The 2016 award refuted the legal basis for nearly all of China’s expansive maritime and territorial claims in the South China Sea. It called Beijing’s insistence on holding “historic rights” to the waters there inconsistent with the United Nations Convention on the Law of the Sea, or UNCLOS.

China has never recognized the 2016 arbitration or its outcome.

Other countries – the United States, Vietnam, Malaysia, Indonesia, and most recently the United Kingdom, Germany, and France – have brought up the 2016 arbitration award in their own complaints about China’s behavior in the South China Sea, or have called China to come into compliance with the award as it now constitutes a precedent under international law.

“We welcome the increasing number of states that have come in support of the award and what it stands for – the triumph of reason over rashness, of law over disorder, of amity over ambition,” Duterte went on to say. “This, as it should, is the majesty of the law.”

Duterte’s comments suggested a hardening in tone from the Philippines, which put its territorial disputes with China on the backburner after he took office four years ago. Duterte has sought closer economic ties with China and has toyed with a reduction in ties with its long-standing treaty ally, the United States.

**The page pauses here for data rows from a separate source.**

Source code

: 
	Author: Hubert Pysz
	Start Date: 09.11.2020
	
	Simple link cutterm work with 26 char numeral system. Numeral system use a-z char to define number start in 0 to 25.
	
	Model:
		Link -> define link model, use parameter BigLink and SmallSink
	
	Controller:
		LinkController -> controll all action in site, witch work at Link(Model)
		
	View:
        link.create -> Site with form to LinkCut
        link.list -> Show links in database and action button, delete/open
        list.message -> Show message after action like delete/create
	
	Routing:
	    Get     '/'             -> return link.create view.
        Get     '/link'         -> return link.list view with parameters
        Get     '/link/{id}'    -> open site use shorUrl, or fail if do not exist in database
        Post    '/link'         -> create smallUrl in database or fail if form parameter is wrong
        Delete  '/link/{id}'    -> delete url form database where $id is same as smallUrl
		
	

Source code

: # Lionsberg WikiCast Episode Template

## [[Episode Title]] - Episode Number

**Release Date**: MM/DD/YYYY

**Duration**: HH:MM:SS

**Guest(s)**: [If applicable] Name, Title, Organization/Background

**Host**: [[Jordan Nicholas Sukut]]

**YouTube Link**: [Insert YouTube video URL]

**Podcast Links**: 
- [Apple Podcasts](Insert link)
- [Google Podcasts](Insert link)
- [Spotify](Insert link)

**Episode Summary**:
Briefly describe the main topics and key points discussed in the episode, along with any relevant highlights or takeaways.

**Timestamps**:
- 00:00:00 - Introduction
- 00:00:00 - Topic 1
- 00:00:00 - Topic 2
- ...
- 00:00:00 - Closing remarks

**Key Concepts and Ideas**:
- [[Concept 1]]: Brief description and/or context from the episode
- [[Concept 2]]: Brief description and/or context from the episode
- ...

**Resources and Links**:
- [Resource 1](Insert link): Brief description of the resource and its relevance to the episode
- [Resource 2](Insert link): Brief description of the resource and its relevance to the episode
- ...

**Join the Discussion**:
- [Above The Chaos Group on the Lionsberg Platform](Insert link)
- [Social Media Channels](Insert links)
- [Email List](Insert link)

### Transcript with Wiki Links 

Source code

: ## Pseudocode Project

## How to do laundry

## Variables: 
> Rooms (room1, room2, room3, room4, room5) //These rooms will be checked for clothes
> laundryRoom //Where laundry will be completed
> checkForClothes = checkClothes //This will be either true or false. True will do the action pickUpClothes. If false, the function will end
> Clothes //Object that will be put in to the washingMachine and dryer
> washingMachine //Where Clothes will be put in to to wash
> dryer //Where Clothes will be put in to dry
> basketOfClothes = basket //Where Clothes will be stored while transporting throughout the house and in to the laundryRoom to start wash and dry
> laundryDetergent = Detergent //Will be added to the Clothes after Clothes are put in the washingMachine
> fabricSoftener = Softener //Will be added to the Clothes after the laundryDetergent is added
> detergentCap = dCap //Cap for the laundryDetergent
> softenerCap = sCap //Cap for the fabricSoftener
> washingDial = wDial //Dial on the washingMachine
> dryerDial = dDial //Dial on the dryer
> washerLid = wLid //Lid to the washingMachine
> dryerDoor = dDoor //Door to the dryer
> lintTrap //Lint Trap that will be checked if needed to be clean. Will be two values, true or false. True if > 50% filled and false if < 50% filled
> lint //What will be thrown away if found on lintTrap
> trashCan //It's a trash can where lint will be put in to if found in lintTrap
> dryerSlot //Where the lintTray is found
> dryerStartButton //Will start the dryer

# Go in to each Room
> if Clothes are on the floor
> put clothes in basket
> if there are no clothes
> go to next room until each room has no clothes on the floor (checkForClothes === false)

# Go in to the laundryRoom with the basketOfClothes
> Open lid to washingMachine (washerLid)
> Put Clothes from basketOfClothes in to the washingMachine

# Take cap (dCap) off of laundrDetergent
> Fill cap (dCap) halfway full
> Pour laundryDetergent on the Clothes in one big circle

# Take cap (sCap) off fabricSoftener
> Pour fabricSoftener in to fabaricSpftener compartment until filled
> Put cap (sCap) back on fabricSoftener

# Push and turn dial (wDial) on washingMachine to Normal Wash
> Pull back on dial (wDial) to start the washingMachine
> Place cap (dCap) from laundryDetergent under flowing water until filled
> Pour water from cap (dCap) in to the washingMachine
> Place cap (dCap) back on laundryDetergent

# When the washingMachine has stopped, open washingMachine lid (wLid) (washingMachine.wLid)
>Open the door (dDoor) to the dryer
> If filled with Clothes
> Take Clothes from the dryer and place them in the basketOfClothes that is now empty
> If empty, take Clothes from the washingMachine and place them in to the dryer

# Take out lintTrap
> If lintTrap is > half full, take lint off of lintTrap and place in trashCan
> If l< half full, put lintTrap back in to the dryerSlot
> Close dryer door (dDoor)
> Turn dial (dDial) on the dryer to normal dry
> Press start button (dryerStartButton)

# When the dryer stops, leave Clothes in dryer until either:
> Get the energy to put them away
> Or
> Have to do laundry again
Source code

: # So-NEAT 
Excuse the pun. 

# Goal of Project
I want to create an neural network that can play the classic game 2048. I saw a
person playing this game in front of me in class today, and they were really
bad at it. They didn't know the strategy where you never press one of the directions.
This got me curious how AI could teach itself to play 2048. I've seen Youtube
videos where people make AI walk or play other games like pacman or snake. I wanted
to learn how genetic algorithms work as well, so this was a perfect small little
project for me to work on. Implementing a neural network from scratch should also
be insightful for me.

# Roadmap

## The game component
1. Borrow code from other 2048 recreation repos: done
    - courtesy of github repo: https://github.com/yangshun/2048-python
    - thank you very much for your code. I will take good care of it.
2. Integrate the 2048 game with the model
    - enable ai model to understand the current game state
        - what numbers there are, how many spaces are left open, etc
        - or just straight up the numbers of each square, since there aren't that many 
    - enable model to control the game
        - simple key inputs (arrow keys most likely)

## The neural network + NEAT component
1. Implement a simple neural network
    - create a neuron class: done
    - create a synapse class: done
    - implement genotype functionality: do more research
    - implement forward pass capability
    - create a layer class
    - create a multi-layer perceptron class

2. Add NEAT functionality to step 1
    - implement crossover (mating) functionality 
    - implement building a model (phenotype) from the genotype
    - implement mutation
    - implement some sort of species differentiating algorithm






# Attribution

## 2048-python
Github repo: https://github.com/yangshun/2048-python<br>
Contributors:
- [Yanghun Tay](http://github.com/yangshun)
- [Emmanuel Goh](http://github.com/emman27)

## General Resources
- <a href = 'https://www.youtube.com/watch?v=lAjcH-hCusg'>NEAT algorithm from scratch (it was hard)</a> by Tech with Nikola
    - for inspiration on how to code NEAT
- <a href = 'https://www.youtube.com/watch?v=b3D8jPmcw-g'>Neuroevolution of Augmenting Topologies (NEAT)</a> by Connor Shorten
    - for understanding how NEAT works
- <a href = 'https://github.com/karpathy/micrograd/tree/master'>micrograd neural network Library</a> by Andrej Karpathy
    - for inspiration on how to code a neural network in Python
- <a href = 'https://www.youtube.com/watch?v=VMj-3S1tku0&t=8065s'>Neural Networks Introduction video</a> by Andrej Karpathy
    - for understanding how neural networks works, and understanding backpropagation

On other topics, Duterte spoke about the climate crisis, the effects of the pandemic on migrants and stranded seafarers, and the need for a COVID-19 vaccine to be available as a global public good.

Duterte, who has faced international criticism over allegations of widespread extrajudicial killings in a bloody war on drugs, also delivered a lengthy diatribe against human rights advocates. He accused them of having “weaponized” human rights and of “preying on the most vulnerable humans.”

The opening day of the General Assembly was dominated by the tensions between the U.S. and China, with President Donald Trump blaming China for the spread of COVID-19. He demanded that China be held accountable.

Xi pushed back, saying China had no intention of entering a “Cold War.”

”We will never seek hegemony, expansion, or sphere of influence,” Xi said. “We have no intention to fight either a Cold War or a hot war with any country. We will continue to narrow differences and resolve disputes with others through dialogue and negotiation. We do not seek to develop only ourselves or engage in a zero-sum game.”

Xi made no mention of the South China Sea.

China currently considers itself to have a maritime dispute with six other Asian governments concerning the South China Sea. They are the Philippines, Vietnam, Malaysia, Brunei, Taiwan, and Indonesia.

The United States recently updated its official stance on the dispute, calling China’s maritime claims and claims to some submerged features in the South China Sea “unlawful” and “illegal,” slowly aligning the U.S. stance with the 2016 arbitration award. It has also recently changed its policies on Marine Scientific Research to reflect UNCLOS, despite the U.S. Senate never having ratified the Convention.